In the lead-up to WBBL04, Dooley sustained a broken finger injury, delaying her maiden Big Bash appearance. She debuted for the Brisbane Heat on 26 December 2018 in a five-wicket victory against the Perth Scorchers at Optus Stadium.

Dooley top-scored for the Heat in her third WBBL appearance, making 44 not out off 30 balls to help defeat the Hobart Hurricanes by 58 runs on 31 December 2018 at UTAS Stadium. She earned her first Player of the Match award in her team's next fixture, a 43-run win against the Adelaide Strikers at Harrup Park on 5 January 2019, scoring 48 not out from 33 balls. Dooley would go on to be a member of the Heat's championship team which defeated the Sydney Sixers in the final on 26 January at Drummoyne Oval.

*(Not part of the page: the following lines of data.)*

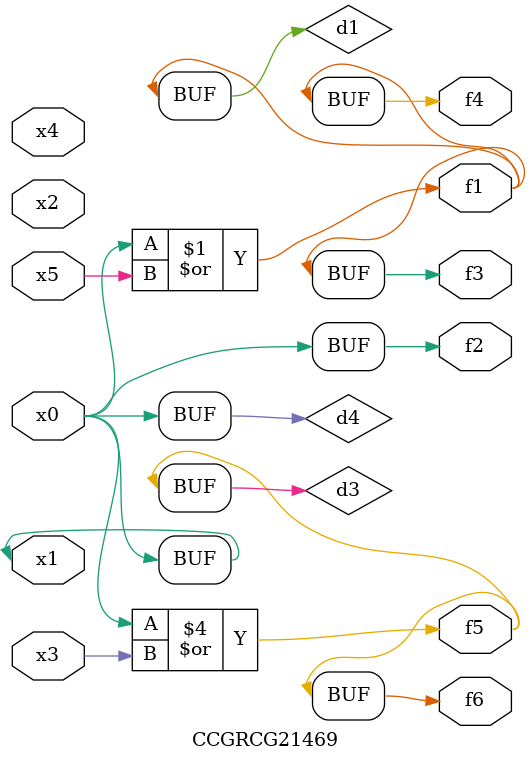
<source format=v>
module CCGRCG21469(
	input x0, x1, x2, x3, x4, x5,
	output f1, f2, f3, f4, f5, f6
);

	wire d1, d2, d3, d4;

	or (d1, x0, x5);
	xnor (d2, x1, x4);
	or (d3, x0, x3);
	buf (d4, x0, x1);
	assign f1 = d1;
	assign f2 = d4;
	assign f3 = d1;
	assign f4 = d1;
	assign f5 = d3;
	assign f6 = d3;
endmodule

</source>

On 19 May 2019, the Melbourne Renegades announced the signing of Dooley for WBBL05, providing her with the chance to establish herself as a wicket-keeper—a position already occupied by Beth Mooney at the Heat. Her strongest contribution of the season came in a four-wicket semi-final loss at Allan Border Field against her former team, top-scoring for the Renegades with 50 not out off 42 balls.

==Personal life==
Dooley is the daughter of Jon and Leanne. She has three brothers: Patrick, Louis and Will. Patrick is also a cricketer, currently in the Big Bash League for the Hobart Hurricanes.

In April 2024, Dooley suffered a stroke whilst holidaying in Hawaii and was medically evacuated to Australia.